My Past and Thoughts was not positively identified until after Schnittke’s death, the music originally having been assigned to another film altogether. Framed by an eerie representation of St. Petersburg for chorus and orchestra (what is left of the original material is strongly choral), the inner movements range from a tender homage to the Madonna, again with chorus and solo violin which Schnittke proceeds to "distort" in the ensuing movement, to a lively Can Can, very much in the manner of Shostakovich in film mode.

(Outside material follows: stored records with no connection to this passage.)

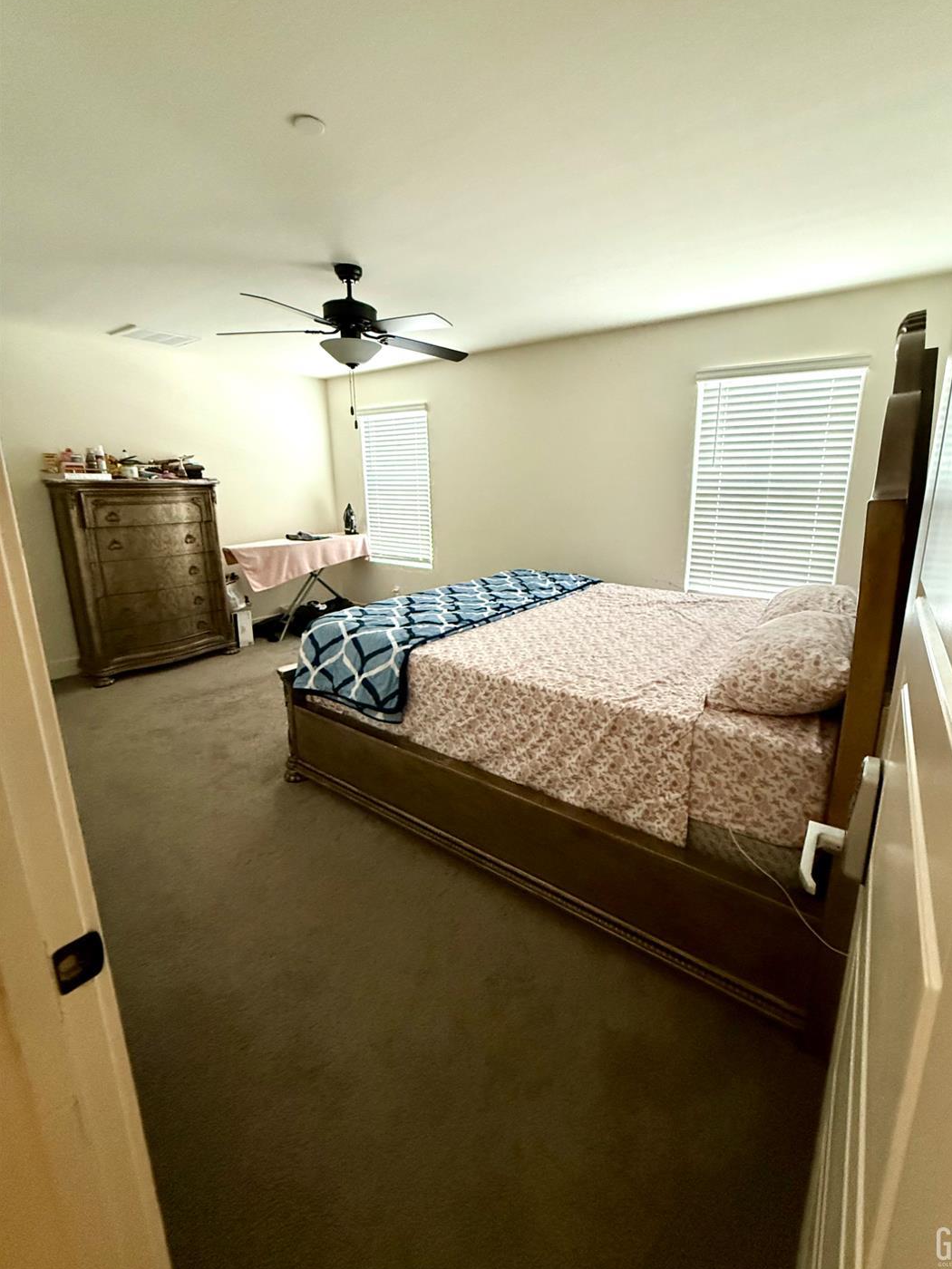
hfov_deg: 81.6
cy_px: 610
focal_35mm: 15
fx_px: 550
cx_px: 509
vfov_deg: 98.1
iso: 800
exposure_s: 1/60
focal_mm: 2.22
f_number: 2.2
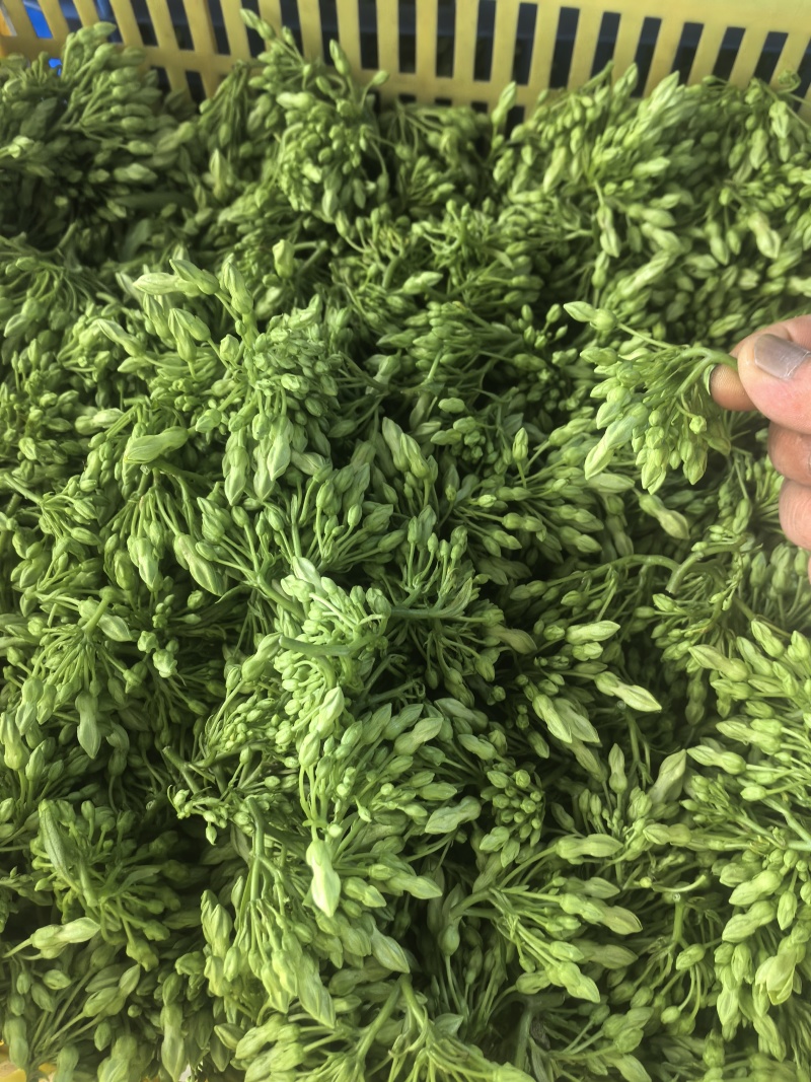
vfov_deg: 65.3
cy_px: 541
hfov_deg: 51.3
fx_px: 844
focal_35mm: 27
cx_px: 406
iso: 400
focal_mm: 5.75
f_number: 2
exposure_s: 1/33.3
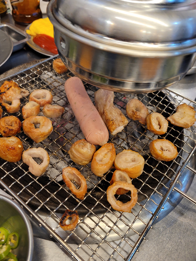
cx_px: 98
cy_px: 130
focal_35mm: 26
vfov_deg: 67.3
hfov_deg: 53.1
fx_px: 196
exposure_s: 1/60
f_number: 1.8
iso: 200
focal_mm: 5.4
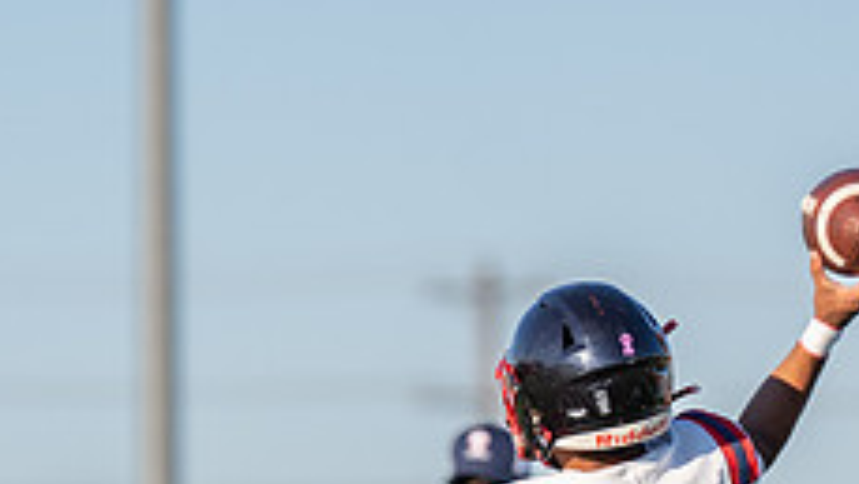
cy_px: 810
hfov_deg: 3.1
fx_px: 15972
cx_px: 474
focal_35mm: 701
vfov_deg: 1.7
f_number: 2.8
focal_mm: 200
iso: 100
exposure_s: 1/2000
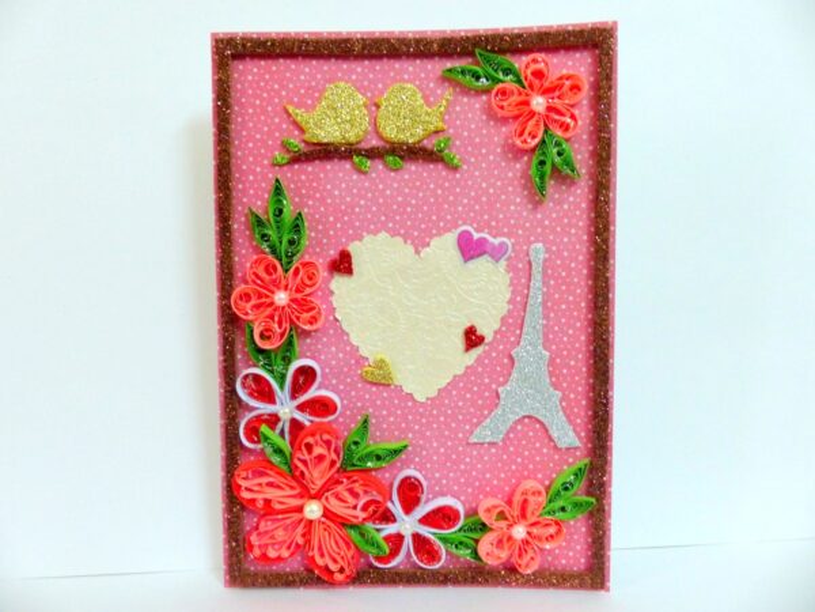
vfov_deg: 54.9
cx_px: 408
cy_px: 306
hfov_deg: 69.4
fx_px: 589
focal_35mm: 25
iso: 400
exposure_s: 1/15
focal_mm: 4.5
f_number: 2.8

In contrast to the brief extracts that make up the suite from My Past and Thoughts, Agony comprises four more expansive movements, once again framed by related outer movements, in this case a passacaglia which is stirringly dominated by side-drum and brass to begin whilst treated more reflectively to conclude before building to a strident conclusion. The wonderfully macabre waltz and tango that form the central panels (the tango surfaces in several other Schnittke works) are in sharp contrast, yet combine to form what I feel is probably the most musically satisfying of the four suites. This despite the fact that this particular suite was reconstructed with great difficulty after the original was destroyed by the Soviet authorities as a result of its "subversive" subject matter involving Rasputin’s influence over the Tsar.

The brief suite from The End of St. Petersburg, Schnittke’s first score for a silent film, was composed jointly by the composer and his son Andrey who produced parts for live electronics. Overall I find it to be less effective than its predecessors, the changes in Schnittke’s compositional language evident if not as accentuated as in the works for the concert hall. Interestingly The Master and Margarita of three years later is clearly more reminiscent of his earlier style and all the more effective for it. The aforementioned extraordinary treatment of Ravel’s Bolero represents Satan’s ball at which all manner of villains and demons present themselves. Demonic and grotesque it certainly is, not to mention brilliant in its inspiration.

Bringing this music to disc has clearly been a labour of love for Frank Strobel who should to be applauded for his efforts. The Rundfunk-Sinfonieorchester Berlin play with genuine commitment and although, perhaps inevitably, the music is variable in its effectiveness, anyone with an interest in Schnittke’s music should not be without it.